Brixental, Mai – Oktober 2007, Ausgrabungsprotokoll 19
Jede transitale Wanderbewegung die in weiterer Folge zu einer Niederlassung im Sinne einer dauerhaft angelegten Besiedelung mutiert, muss sich notgedrungen aus dem ursprünglichen Siedlungs- und Habitatsverband herauslösen und aus sich heraus eine gemeinschaftliche Grundlage herausbilden, die es dieser Gruppe ermöglicht, innerhalb eines zu definierenden Rahmens eine eigenständige Bestandsform im neu bezogenen und besiedelten Umfeld zu bilden. Laut den Studien von Dr. Arkadasch Dag erfolgt eine derartige Beniederlassung generell auf zwei Arten:
- Im Falle einer Okkupation (die entweder militärisch, ökonomisch oder aber auf beiden Wegen erfolgt) wird die vorherige Bestandskultur ausgelöscht bzw. derart assimiliert, dass sie lediglich nur mehr in rudimentären Ansätzen nachweisbar und vorhanden ist.
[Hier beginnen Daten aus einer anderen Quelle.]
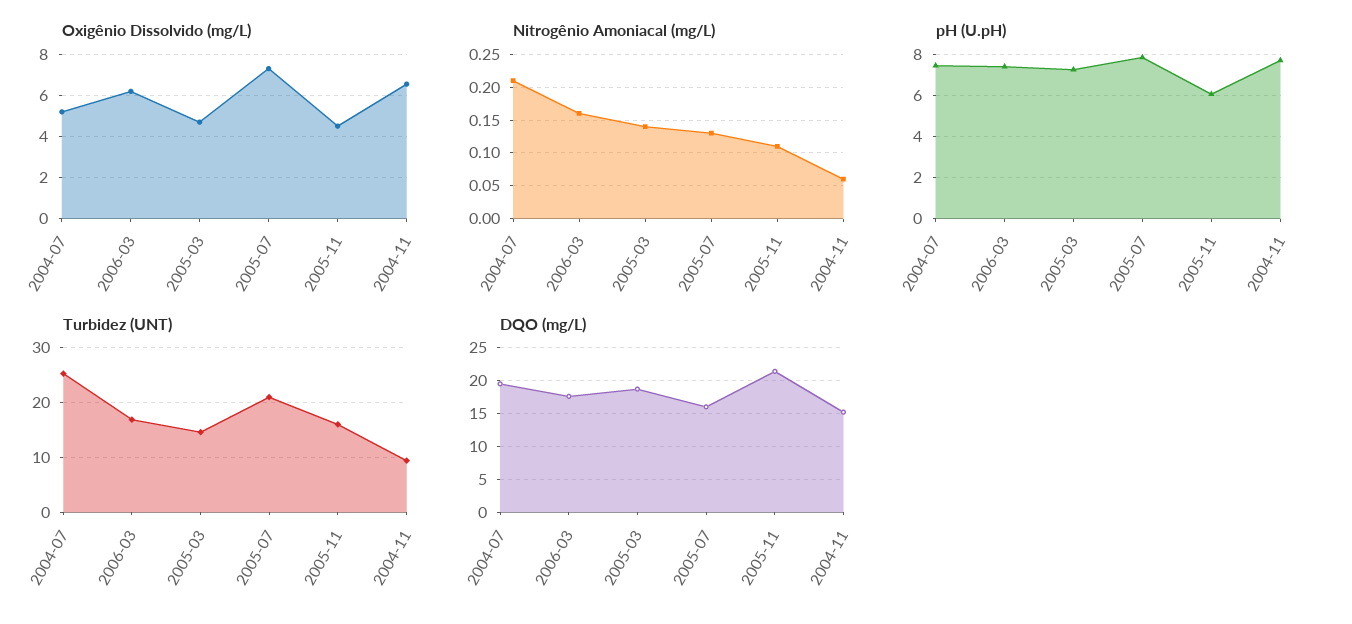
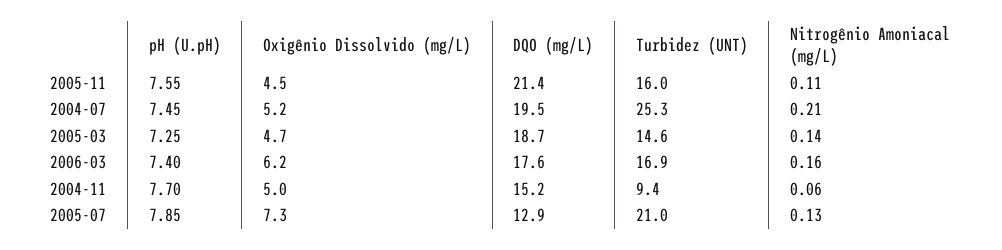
  {
    "Oxigênio Dissolvido (mg/L)": {
      "2004-07": 5.2,
      "2006-03": 6.2,
      "2005-03": 4.7,
      "2005-07": 7.3,
      "2005-11": 4.5,
-     "2004-11": 6.5
+     "2004-11": 5
    },
    "Nitrogênio Amoniacal (mg/L)": {
      "2004-07": 0.21,
      "2006-03": 0.16,
      "2005-03": 0.14,
      "2005-07": 0.13,
      "2005-11": 0.11,
      "2004-11": 0.06
    },
    "pH (U.pH)": {
      "2004-07": 7.45,
      "2006-03": 7.4,
      "2005-03": 7.25,
      "2005-07": 7.85,
-     "2005-11": 6,
+     "2005-11": 7.55,
      "2004-11": 7.7
    },
    "Turbidez (UNT)": {
      "2004-07": 25.3,
      "2006-03": 16.9,
      "2005-03": 14.6,
      "2005-07": 21,
      "2005-11": 16,
      "2004-11": 9.4
    },
    "DQO (mg/L)": {
      "2004-07": 19.5,
      "2006-03": 17.6,
      "2005-03": 18.7,
-     "2005-07": 16,
+     "2005-07": 12.9,
      "2005-11": 21.4,
      "2004-11": 15.2
    }
  }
In diesem Falle wird innerhalb kurzer Zeit der neue Lebensraum durch die siegreichen Okkupanten sowohl kulturell als auch administrativ derart bewirtschaftet, dass innert weniger Jahrzehnte und Generationen sich diese Überwältigung in verklärender Weise in den Mythen der Genese der eigenen Volkswerdung niederschlägt und dergestalt weitestgehend die Wurzeln der ursprünglich ansässigen Gemeinschaft marginalisiert werden.
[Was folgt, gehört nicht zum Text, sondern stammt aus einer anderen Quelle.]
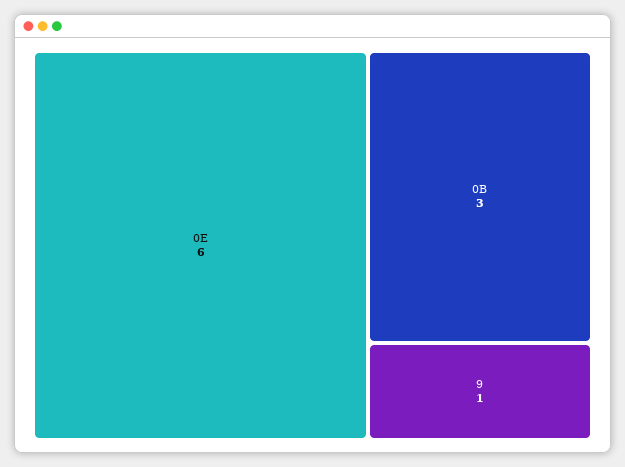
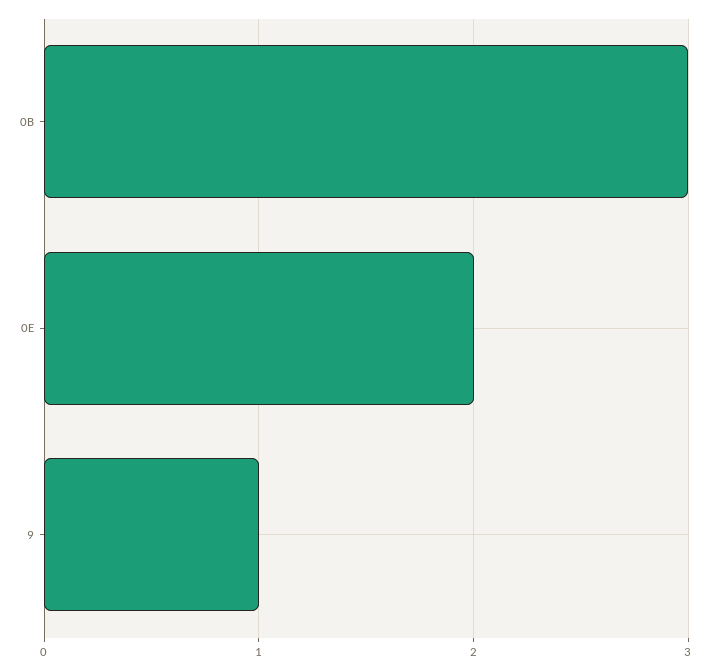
  {
-   "0E": 6,
+   "0E": 2,
    "0B": 3,
    "9": 1
  }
- Bei jenen transitalen Beniederlassungen die nicht auf Okkupation beruhen, sondern auf der terrestrischen Übernahme von bisherigem Brachland (wobei kleinräumige lokale territoriale Konflikte durchaus verschiedentlich nachweisbar sind), definiert sich das eigene soziale Grundgefüge erstmals über die migrative Unzulänglichkeit, da innerhalb der Gruppe noch jene Erfahrungswerte weitgehend fehlen, die es ihr ermöglichen über Routinen und tradierte Arbeitsabläufe die klimatischen und dadurch wirtschaftlich bedingten Alltagsabläufe im Hinblick auf die eigenen Humanressourcen schonend und nachhaltig zu bewältigen. Dies führt zu einer enklavischen und gruppendynamischen Abgrenzung zu indigenen Nachbargruppen und fördert das bewusste Festhalten an den eigenen, ursprünglich in einem anderen Lebensumfeld entwickelten Traditionen, Gebräuchen und Sitten.
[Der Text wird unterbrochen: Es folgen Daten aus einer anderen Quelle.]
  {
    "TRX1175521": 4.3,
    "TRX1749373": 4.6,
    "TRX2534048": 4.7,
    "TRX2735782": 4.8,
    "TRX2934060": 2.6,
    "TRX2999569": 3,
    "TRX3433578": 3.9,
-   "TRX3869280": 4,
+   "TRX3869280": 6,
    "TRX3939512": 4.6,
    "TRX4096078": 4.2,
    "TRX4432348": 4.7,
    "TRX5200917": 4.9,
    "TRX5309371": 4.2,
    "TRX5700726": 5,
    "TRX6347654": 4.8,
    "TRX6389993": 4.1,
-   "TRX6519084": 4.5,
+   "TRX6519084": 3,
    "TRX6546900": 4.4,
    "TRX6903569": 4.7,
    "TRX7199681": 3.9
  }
Gegenwärtig kann dies in aller Deutlichkeit in der Niederlassung Treze Tilias (zu deutsch Dreizehnlinden), die im ausgehenden 19. Jahrhundert von Tiroler Wirtschaftsflüchtlingen im brasilianischen Bundesstaat Santa Catarina gegründet wurde. Dort wird noch immer die Tiroler Tracht getragen, ein Tiroler Dialekt gesprochen und auch die ursprünglichen (somit gegenüber dem ursprünglichen Herkunftsland veralteten und teilweise überholten) Traditionen werden bewusst gelebt. [„Transitale Wanderbewegungen und ihre Auswirkungen im okkupativer und migrativer Subsumation, anhand des Beispiels Treze Tilias (Dreizehnlinden) im brasilianischen Santa Catarina“, Freie Universität Izmir, Arteologisches Institut, Dr. Arkadasch Dag, 1978]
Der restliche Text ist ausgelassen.